RECORDS FOR PROCESSING:
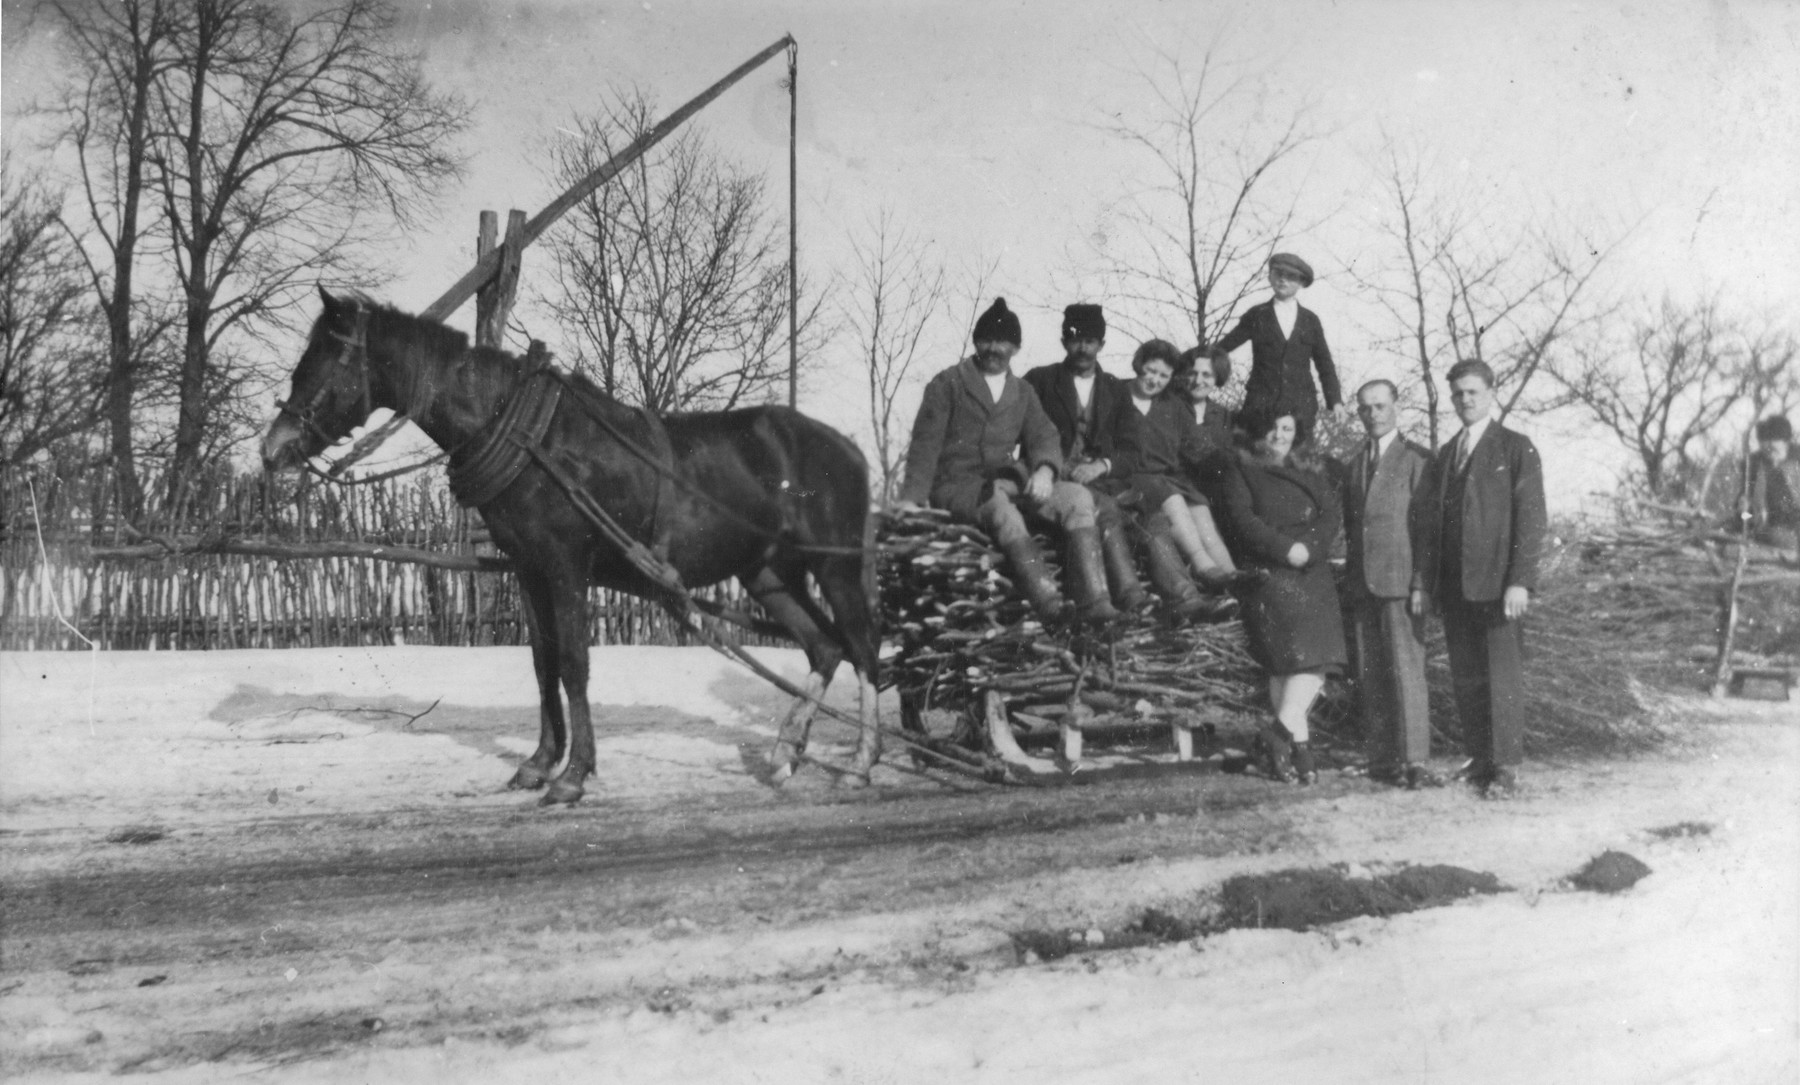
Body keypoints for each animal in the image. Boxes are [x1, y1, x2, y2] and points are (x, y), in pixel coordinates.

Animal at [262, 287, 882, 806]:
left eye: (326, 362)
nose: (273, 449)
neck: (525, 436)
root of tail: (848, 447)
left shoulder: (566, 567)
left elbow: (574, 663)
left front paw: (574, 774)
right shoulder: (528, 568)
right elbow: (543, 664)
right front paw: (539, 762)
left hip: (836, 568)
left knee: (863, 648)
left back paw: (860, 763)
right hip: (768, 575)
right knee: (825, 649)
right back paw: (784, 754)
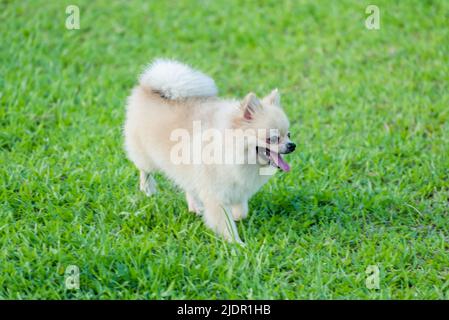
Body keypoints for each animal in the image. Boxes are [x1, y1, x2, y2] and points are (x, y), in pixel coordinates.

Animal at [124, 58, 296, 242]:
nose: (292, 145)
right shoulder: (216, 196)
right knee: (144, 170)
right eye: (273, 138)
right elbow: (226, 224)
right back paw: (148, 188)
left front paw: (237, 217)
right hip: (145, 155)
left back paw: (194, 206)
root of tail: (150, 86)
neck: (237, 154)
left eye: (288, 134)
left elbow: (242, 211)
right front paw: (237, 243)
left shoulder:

WHAT IS NEEDED: Restate word for word the entries above, starting at the line with "left elbow: (574, 663)" and ending at the line with "right back paw: (784, 754)", inclusive, and no others.

THE COMPLETED TASK:
left elbow: (574, 663)
left front paw: (574, 774)
right shoulder: (528, 568)
right elbow: (543, 664)
right front paw: (539, 762)
left hip: (836, 568)
left knee: (863, 648)
left back paw: (860, 763)
right hip: (768, 575)
right knee: (825, 649)
right back paw: (784, 754)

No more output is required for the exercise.